Crime Story (TV Series)

Crime Story (TV series)

Crime Story is an American TV drama, created by Gustave Reininger and Chuck Adamson, that premiered in 1986 and ran for two seasons on NBC. The executive producer was Michael Mann, who had left his other series Miami Vice to oversee Crime Story and direct the film Manhunter. The show premiered with a two hour pilot — a movie which had been exhibited theatrically — and was watched by over 30 million viewers. It was then scheduled to follow Miami Vice on Friday nights, and continued to attract a record number of viewers. NBC then moved the show to Tuesdays at 10 pm opposite ABC's Moonlighting, hurting its ratings to the point that NBC ordered its cancellation after only two seasons.

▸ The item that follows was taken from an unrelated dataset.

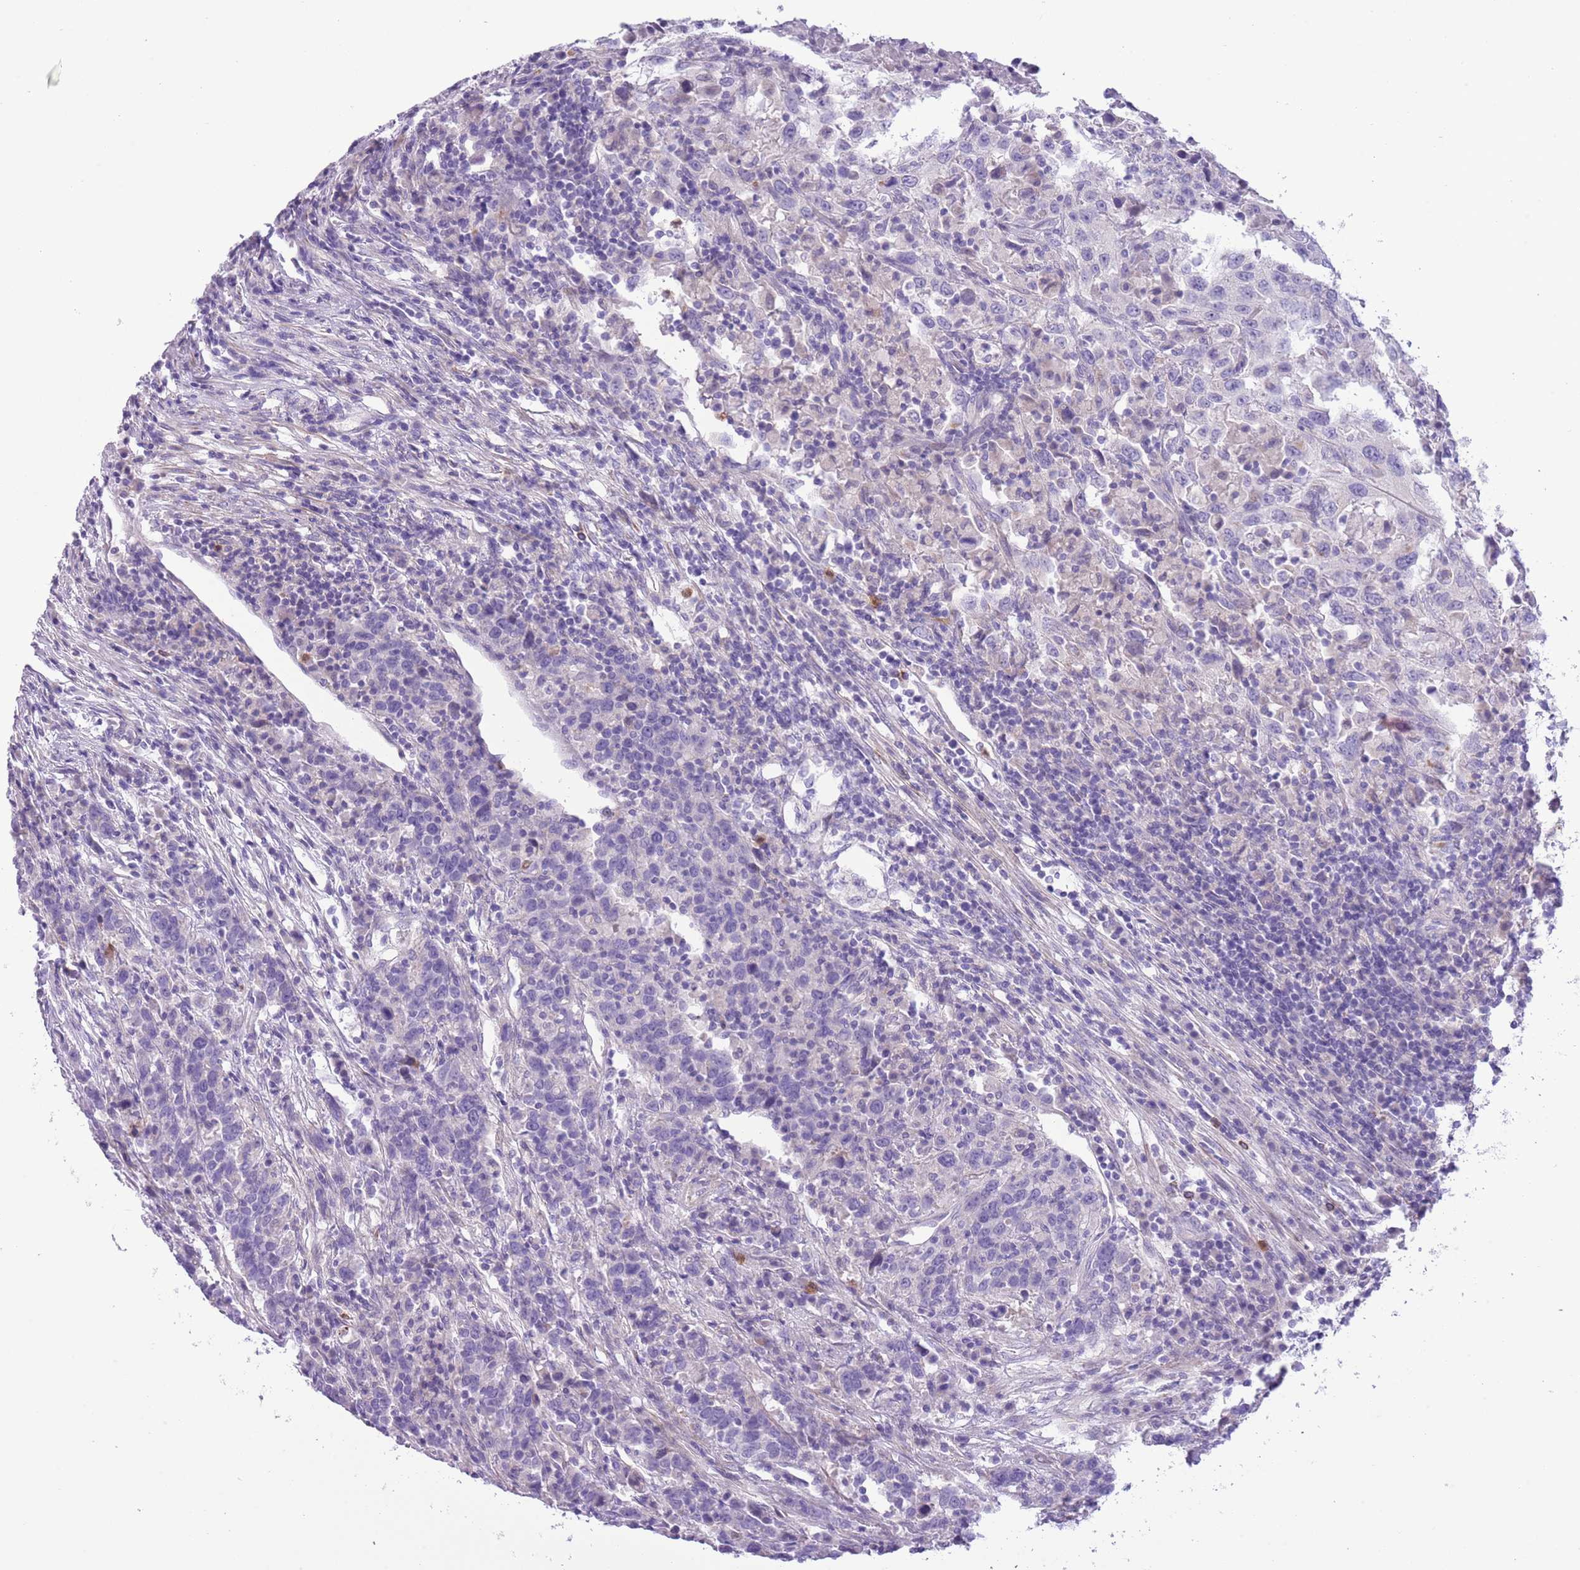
{"staining": {"intensity": "negative", "quantity": "none", "location": "none"}, "tissue": "urothelial cancer", "cell_type": "Tumor cells", "image_type": "cancer", "snomed": [{"axis": "morphology", "description": "Urothelial carcinoma, High grade"}, {"axis": "topography", "description": "Urinary bladder"}], "caption": "There is no significant staining in tumor cells of urothelial cancer. (Brightfield microscopy of DAB immunohistochemistry (IHC) at high magnification).", "gene": "OR6M1", "patient": {"sex": "male", "age": 61}}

Set in the early, pre-Beatles 1960s, the series depicted two men — Lt. Mike Torello (Dennis Farina) and mobster Ray Luca (Anthony Denison) — with an obsessive drive to destroy each other. As Luca started with street crime in Chicago, was "made" in the Chicago Outfit and then sent to Las Vegas to monitor their casinos, Torello pursued Luca as head of a special Organized Crime Strike Force. The show attracted both acclaim and controversy for its serialized format, in which a continuing storyline was told over an entire season, rather than being episodic, as was normal with shows at the time (including Miami Vice).

The first season ended with Ray Luca and Pauli Taglia on the lam, hiding from Torello in a Nevada desert shack, which is located in an Atomic Bomb test area. An A-Bomb explodes, presumably obliterating Luca and Taglia, in one of the most memorable cliffhangers in television history, leaving viewers wondering whether they were dead or alive.